Scientists develop new artificial intelligence method to look for life on other planets

They presented their work to scientists at the Goldschmidt Geochemistry Conference in Lyon in July this year. After receiving a positive reception from other scientists at the time, details of the system were published in the peer-reviewed journal PNAS on Monday.

“This is a significant advance in our abilities to recognise biochemical signs of life on other worlds. It opens the way to using smart sensors on unmanned spaceships to search for signs of life,” said lead researcher Robert Hazen of the Carnegie Institution’s Geophysical Laboratory and George Mason University, in a press statement.

Scientists have known since the Miller-Urey experiment in the 1950s that mixing simple chemicals in the right conditions can form some of the more complex molecules that are required for, like amino acids. Since then, many of the more complex components needed for life as we know it, like nucleotides needed to make DNA, have been detected in space.

But, how do we know whether these molecules are of biological origin or if they were made by other unknown processes over time? Knowing that is essential to deciding whether we have detected life or not.

The “life test”

The scientists used the pyrolysis gas-chromatography mass-spectrometry methods (GCMS) to analyse 135 different carbon-rich samples. These samples were taken from living cells, age-degraded samples, geologically processed fossil fuels, carbon-rich meteorites, and laboratory-synthesised organic compounds and mixtures.

As many as 59 of these samples had a biological origin, like a grain of rice, a human hair, crude oil, etc. And 74 of them were of non-biological origin like lab-synthesised compounds or samples from carbon-rich meteorites.

The samples were first heated in an environment without oxygen—a process called pyrolysis. This caused the samples to break down. After that, they were analysed in a GCMS, a device that separates the mixture into its component parts and identifies them.

They then used some machine-learning methods to train models on the three-dimensional data (time/intensity/mass) from each sample as training or testing subjects.
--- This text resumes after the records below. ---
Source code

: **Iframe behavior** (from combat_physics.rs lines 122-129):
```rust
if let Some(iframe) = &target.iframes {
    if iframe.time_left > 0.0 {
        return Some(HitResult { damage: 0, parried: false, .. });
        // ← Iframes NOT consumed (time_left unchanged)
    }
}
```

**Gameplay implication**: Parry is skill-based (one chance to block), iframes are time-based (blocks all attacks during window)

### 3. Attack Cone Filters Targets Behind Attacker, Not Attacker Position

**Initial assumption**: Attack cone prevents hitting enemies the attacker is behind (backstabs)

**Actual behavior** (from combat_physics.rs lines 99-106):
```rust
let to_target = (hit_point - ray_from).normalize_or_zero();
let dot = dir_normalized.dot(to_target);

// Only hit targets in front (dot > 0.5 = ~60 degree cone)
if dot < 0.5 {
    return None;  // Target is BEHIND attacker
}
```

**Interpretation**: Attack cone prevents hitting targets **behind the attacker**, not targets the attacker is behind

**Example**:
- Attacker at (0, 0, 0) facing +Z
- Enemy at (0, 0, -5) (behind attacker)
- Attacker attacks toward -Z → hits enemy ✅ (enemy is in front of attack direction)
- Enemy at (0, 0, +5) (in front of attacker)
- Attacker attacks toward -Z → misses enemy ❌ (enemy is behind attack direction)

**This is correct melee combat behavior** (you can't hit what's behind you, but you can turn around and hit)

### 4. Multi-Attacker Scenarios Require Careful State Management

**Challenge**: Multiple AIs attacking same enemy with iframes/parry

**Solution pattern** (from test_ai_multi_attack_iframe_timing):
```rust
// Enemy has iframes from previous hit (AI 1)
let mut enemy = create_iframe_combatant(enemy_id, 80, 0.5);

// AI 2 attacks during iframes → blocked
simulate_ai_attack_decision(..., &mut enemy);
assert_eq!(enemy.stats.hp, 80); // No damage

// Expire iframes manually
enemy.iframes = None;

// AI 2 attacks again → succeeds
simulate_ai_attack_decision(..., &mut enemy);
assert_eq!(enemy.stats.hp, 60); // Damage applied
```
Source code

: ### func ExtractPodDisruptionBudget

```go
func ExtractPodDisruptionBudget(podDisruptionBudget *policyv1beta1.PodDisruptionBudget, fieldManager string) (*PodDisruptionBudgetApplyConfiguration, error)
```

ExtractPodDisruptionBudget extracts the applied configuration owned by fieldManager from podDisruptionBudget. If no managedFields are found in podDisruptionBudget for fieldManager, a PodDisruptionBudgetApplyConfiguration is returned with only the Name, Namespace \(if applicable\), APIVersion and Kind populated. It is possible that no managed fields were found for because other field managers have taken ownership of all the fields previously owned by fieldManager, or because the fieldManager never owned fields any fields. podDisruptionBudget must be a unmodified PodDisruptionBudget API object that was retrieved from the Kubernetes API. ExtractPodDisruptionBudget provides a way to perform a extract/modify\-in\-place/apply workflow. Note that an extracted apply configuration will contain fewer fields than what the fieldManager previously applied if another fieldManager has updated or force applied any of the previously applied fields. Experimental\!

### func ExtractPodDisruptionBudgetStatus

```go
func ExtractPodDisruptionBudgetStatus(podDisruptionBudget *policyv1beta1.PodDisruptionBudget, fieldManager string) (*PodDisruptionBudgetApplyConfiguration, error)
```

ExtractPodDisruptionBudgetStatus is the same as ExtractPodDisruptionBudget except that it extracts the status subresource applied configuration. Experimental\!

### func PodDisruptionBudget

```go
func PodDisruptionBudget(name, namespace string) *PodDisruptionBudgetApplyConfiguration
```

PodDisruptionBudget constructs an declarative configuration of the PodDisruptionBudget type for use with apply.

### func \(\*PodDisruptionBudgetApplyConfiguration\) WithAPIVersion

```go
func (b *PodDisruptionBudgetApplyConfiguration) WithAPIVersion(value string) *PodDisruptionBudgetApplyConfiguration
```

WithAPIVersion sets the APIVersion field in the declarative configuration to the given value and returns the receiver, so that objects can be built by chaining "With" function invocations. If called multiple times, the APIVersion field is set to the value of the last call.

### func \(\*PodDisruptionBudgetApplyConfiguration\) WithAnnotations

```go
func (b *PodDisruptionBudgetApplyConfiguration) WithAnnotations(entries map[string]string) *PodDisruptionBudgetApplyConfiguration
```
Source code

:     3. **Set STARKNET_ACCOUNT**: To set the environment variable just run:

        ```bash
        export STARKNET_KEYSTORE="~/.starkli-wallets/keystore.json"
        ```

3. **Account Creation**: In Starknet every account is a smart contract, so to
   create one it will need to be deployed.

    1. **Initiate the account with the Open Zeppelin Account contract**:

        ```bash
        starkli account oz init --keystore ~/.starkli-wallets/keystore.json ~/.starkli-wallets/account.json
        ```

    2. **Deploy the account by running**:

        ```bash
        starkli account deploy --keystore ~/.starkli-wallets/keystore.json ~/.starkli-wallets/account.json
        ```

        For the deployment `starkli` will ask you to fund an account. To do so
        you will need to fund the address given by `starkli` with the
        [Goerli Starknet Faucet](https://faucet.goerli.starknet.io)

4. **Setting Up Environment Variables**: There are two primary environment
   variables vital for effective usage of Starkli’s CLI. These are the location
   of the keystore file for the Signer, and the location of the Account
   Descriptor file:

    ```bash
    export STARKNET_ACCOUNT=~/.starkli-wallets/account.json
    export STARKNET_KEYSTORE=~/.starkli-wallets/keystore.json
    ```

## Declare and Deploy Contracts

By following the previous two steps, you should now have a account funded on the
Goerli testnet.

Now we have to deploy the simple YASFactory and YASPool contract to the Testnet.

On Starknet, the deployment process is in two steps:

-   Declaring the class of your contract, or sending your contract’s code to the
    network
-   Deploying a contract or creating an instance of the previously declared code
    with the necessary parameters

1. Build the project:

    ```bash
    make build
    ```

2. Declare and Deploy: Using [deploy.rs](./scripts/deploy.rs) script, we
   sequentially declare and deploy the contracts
After testing this model on samples, it was found to have an accuracy greater than 90 per cent.

The implications

“There are some interesting and deep implications which flow from this work. First, we can apply these methods to ancient samples from Earth and Mars, to find out if they were once alive. This is obviously important for looking at whether there was life on Mars, but it can also help us analyse very ancient samples from Earth, to help us understand when life first began,” explained Hazen.

According to Hazen, this also means that at a deep level, biochemistry and non-biological chemistry are somewhat different. This also suggests that if we find life elsewhere, we can tell if life on Earth and other planets came from a common origin, aligning with the theory of panspermia, or whether they have fundamentally different origins.